▶ **GIVEN INFORMATION**:
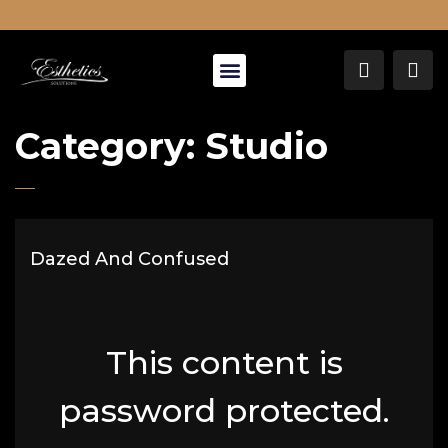
About Us
Category:
Studio
Dazed And Confused
This content is
password protected.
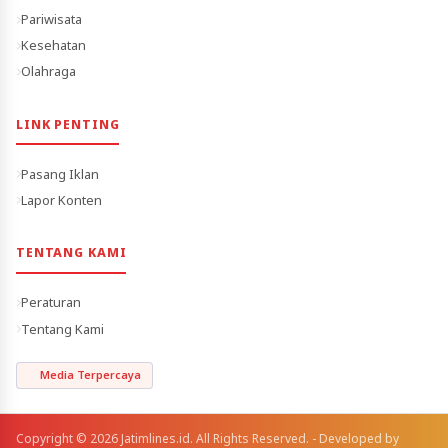
Pariwisata
Kesehatan
Olahraga
LINK PENTING
Pasang Iklan
Lapor Konten
TENTANG KAMI
Peraturan
Tentang Kami
Media Terpercaya
Copyright © 2026 Jatimlines.id. All Rights Reserved. - Developed by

▶ **TASK STATEMENT**:
Reproduce the whole listing above word for word, dropping each image.

▶ **RESULT FOR THIS EXERCISE**:
About Us
Category:
Studio
Dazed And Confused
This content is
password protected.
Pariwisata
Kesehatan
Olahraga
LINK PENTING
Pasang Iklan
Lapor Konten
TENTANG KAMI
Peraturan
Tentang Kami
Media Terpercaya
Copyright © 2026 Jatimlines.id. All Rights Reserved. - Developed by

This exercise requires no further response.